Furthermore—and I speak here by faith, not sight—by practicing Sabbath we experience a measure of transcendence, a taste of what it would be to live without anxiety over mortality and to rest in a state of one-ness with all life. Our traditions teach us that this is the ultimate state of the righteous—whether it means an afterlife of walking through pearly gates down golden streets to unite with kinfolk who have gone before, or an afterlife of uniting with some of our other, elemental kinfolk—the topsoil, roots, grubs, and carbonized remains of flora and fauna—that in our misguided dominion we disdain or ignore.
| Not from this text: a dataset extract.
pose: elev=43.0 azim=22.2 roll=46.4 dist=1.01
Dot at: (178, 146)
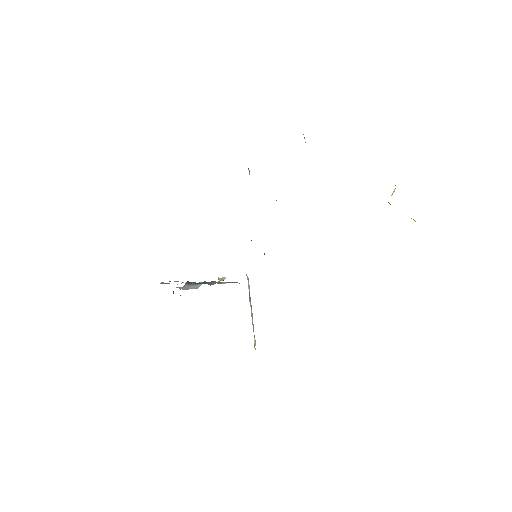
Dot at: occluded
Gregory Mobley is Professor of Hebrew Bible and Congregational Studies at Andover Newton Seminary at Yale Divinity School. Mobley’s teaching interests include Judges, prophetic literature, Job, the Bible as story, environmental sustainability, and interfaith learning. An ordained American Baptist minister, he is the author of The Return of the Chaos Monsters—and Other Backstories of the Bible (Eerdmans, 2012) and other books.
[1] Wendell Berry, The Art of the Commonplace, (Counterpoint, 2003), p. 308.